Brief 1 »
Answer these questions from the case page on Waldron v. Moore-McCormack Lines, Inc.
(a) Which lower court does the case page list?
(b) On what date was the case decided?
(c) In which district was the trial held, according to the opening argument?

Study text »
Waldron v. Moore-McCormack Lines, Inc.

PETITIONER: Waldron
RESPONDENT: Moore-McCormack Lines, Inc.
LOCATION: Alhambra police station

DOCKET NO.: 233
DECIDED BY: Warren Court (1965-1967)
LOWER COURT: United States Court of Appeals for the Second Circuit

CITATION: 386 US 724 (1967)
ARGUED: Mar 13, 1967
DECIDED: May 08, 1967

Facts of the case

Question

Media for Waldron v. Moore-McCormack Lines, Inc.

Audio Transcription for Oral Argument - March 13, 1967 in Waldron v. Moore-McCormack Lines, Inc.

Earl Warren:

James J.Waldron, Petitioner, versus Moore McCormack Lines.

Mr. Friedman.

Theodore H. Friedman:

May it please the Mr. Chief Justice and the Court.

This maritime action arises in grant a certiorari from the Second Circuit following a trial in the Southern District of New York.

During the course of which or at the close of which, after all the evidence was in, the trial court determined to dismiss a portion of the seaman's claim and to refuse to permit the jury to pass upon it.

Information provided »
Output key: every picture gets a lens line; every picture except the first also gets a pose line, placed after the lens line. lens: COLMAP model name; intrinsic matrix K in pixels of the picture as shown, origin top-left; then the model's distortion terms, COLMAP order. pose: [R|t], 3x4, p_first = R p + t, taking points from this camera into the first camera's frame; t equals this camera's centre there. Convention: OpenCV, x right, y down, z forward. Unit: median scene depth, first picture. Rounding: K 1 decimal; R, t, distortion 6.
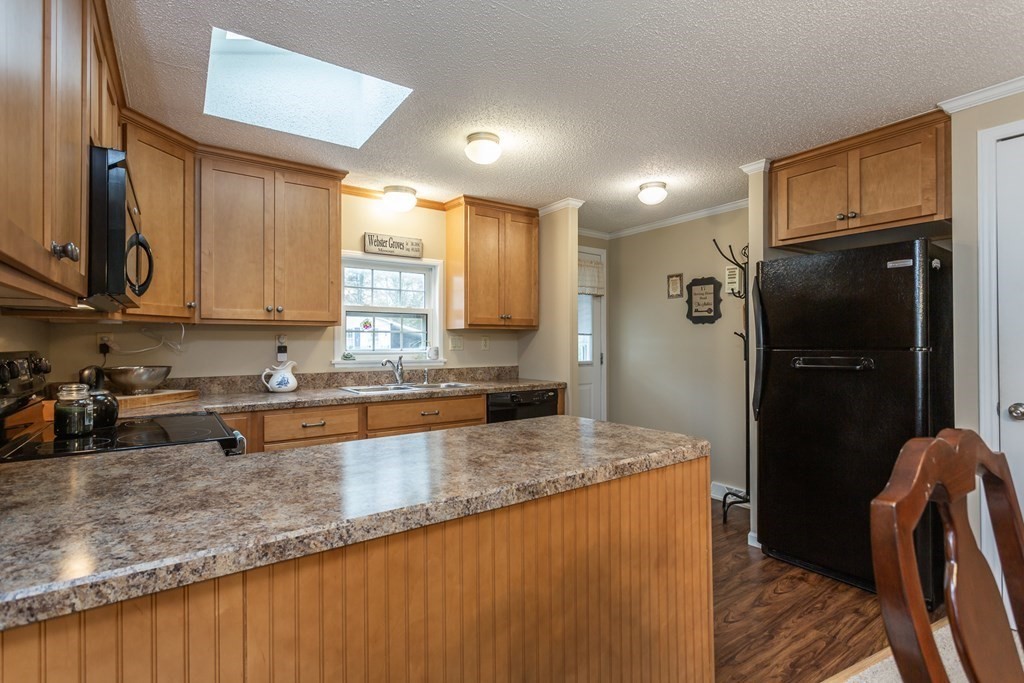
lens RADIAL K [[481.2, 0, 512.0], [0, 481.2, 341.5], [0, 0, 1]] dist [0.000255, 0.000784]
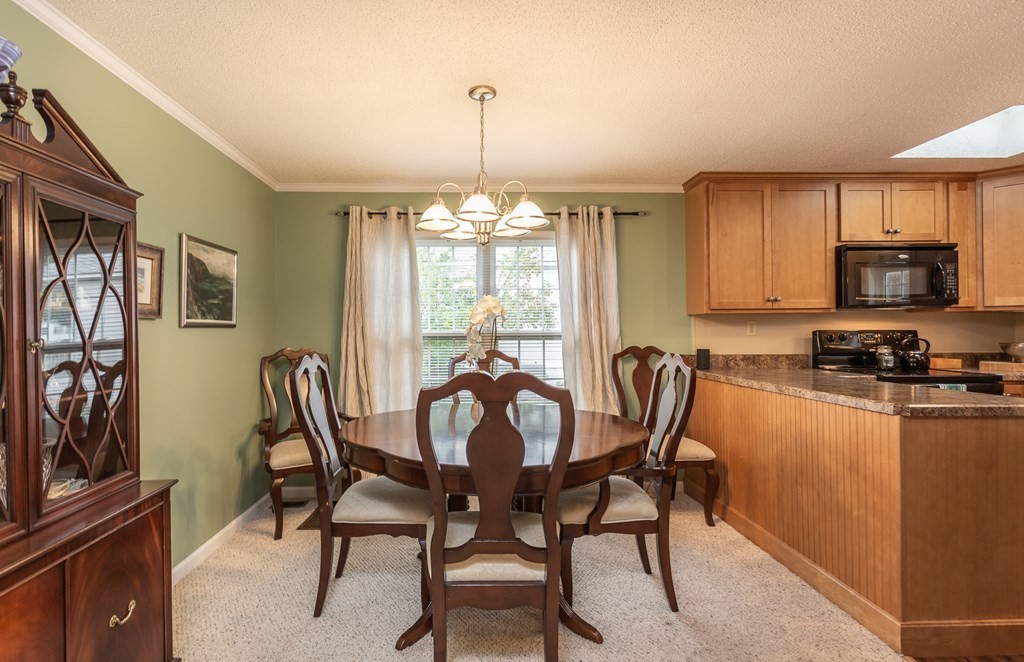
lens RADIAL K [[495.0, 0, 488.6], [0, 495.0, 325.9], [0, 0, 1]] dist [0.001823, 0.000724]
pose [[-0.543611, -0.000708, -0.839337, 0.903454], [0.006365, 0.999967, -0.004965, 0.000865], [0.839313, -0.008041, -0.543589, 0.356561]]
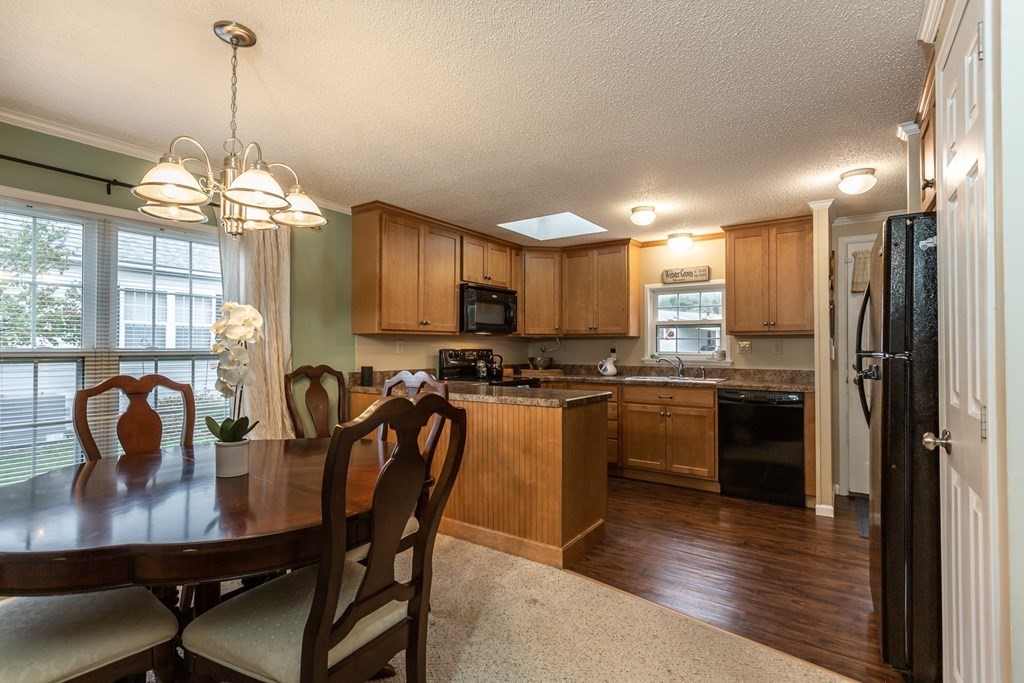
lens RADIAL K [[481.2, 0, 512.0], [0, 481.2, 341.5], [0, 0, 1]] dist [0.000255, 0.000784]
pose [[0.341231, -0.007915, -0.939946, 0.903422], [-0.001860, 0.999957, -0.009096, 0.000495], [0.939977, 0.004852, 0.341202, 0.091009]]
==
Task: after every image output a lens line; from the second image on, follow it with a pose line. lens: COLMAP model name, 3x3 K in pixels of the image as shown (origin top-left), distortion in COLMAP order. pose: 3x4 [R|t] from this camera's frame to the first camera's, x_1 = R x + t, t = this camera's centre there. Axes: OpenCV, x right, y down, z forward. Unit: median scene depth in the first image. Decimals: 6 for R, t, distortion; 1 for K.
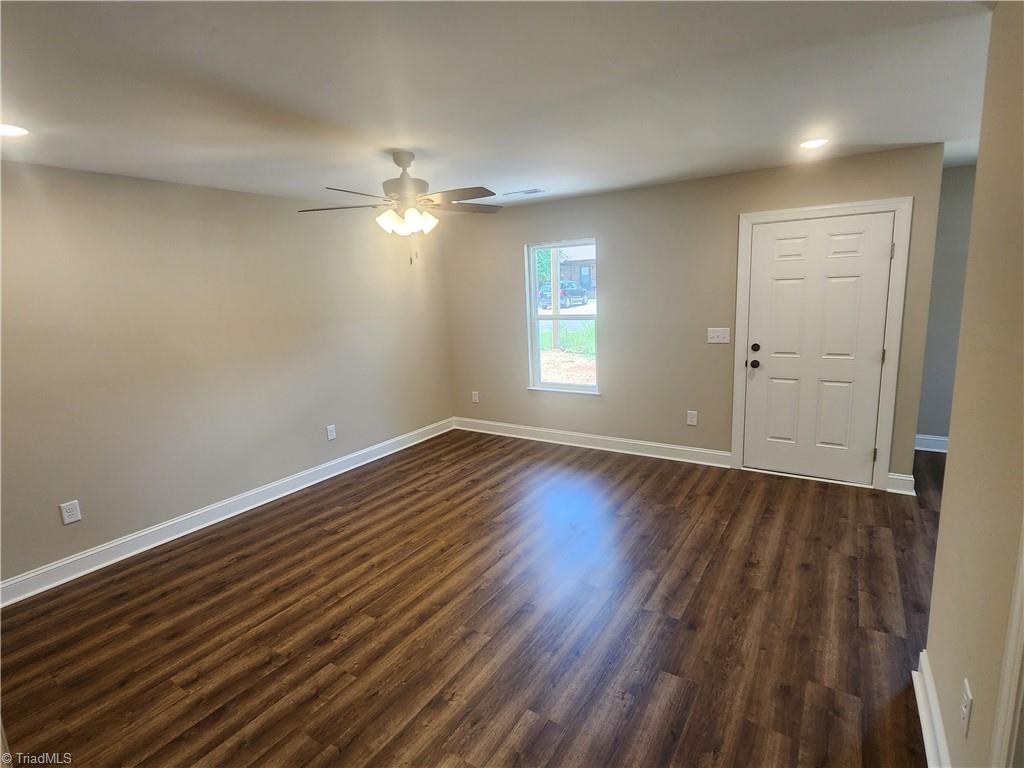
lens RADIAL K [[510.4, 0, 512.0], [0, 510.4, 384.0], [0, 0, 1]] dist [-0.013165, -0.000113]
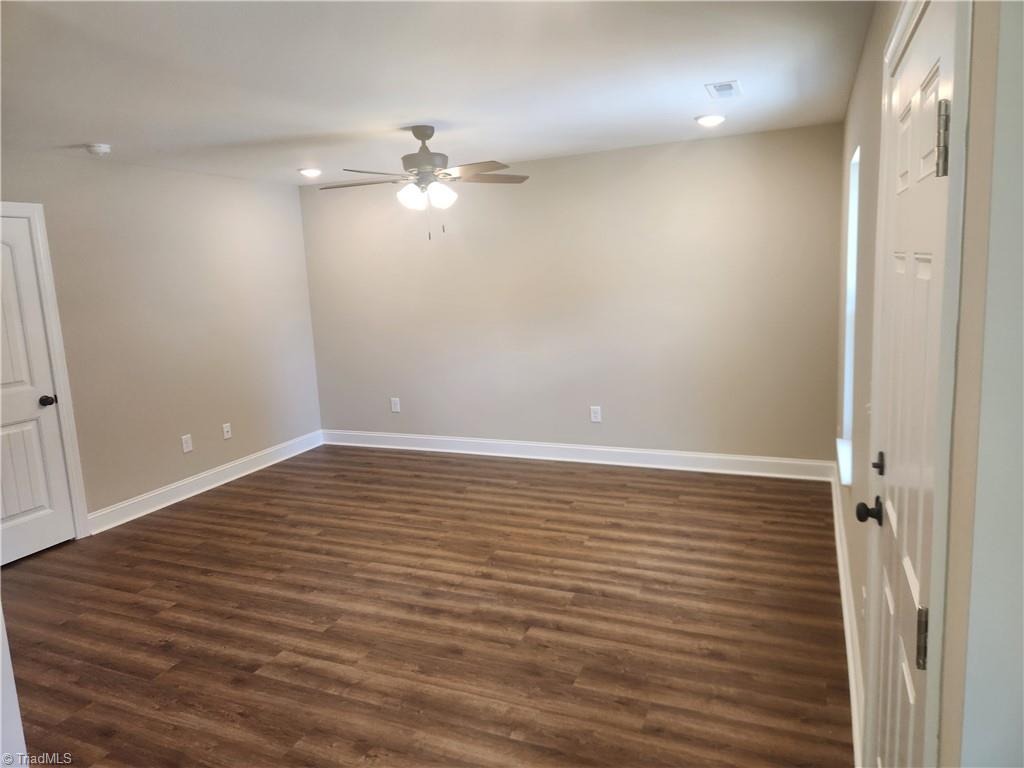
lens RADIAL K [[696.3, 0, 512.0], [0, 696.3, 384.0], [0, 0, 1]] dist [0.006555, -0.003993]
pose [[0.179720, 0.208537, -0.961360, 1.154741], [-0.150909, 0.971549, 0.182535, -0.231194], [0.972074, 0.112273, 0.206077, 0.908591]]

Brief 2 »
Recast the records from the line containing "Output key: every" down to the line containing "0.004852, 0.341202, 0.091009]]", both included, as a two-column CSV with the columns request and answer. Give one row per request, put each text and its answer in one quoted field with line breaks turned into spaces, and leave the pictures out.

Exercise result 1 »
(a) The United States Court of Appeals for the Second Circuit.
(b) May 08, 1967.
(c) The Southern District of New York.

Exercise result 2 »
request,answer
"Output key: every picture gets a lens line; every picture except the first also gets a pose line, placed after the lens line. lens: COLMAP model name; intrinsic matrix K in pixels of the picture as shown, origin top-left; then the model's distortion terms, COLMAP order. pose: [R|t], 3x4, p_first = R p + t, taking points from this camera into the first camera's frame; t equals this camera's centre there. Convention: OpenCV, x right, y down, z forward. Unit: median scene depth, first picture. Rounding: K 1 decimal; R, t, distortion 6.","lens RADIAL K [[481.2, 0, 512.0], [0, 481.2, 341.5], [0, 0, 1]] dist [0.000255, 0.000784] lens RADIAL K [[495.0, 0, 488.6], [0, 495.0, 325.9], [0, 0, 1]] dist [0.001823, 0.000724] pose [[-0.543611, -0.000708, -0.839337, 0.903454], [0.006365, 0.999967, -0.004965, 0.000865], [0.839313, -0.008041, -0.543589, 0.356561]] lens RADIAL K [[481.2, 0, 512.0], [0, 481.2, 341.5], [0, 0, 1]] dist [0.000255, 0.000784] pose [[0.341231, -0.007915, -0.939946, 0.903422], [-0.001860, 0.999957, -0.009096, 0.000495], [0.939977, 0.004852, 0.341202, 0.091009]]"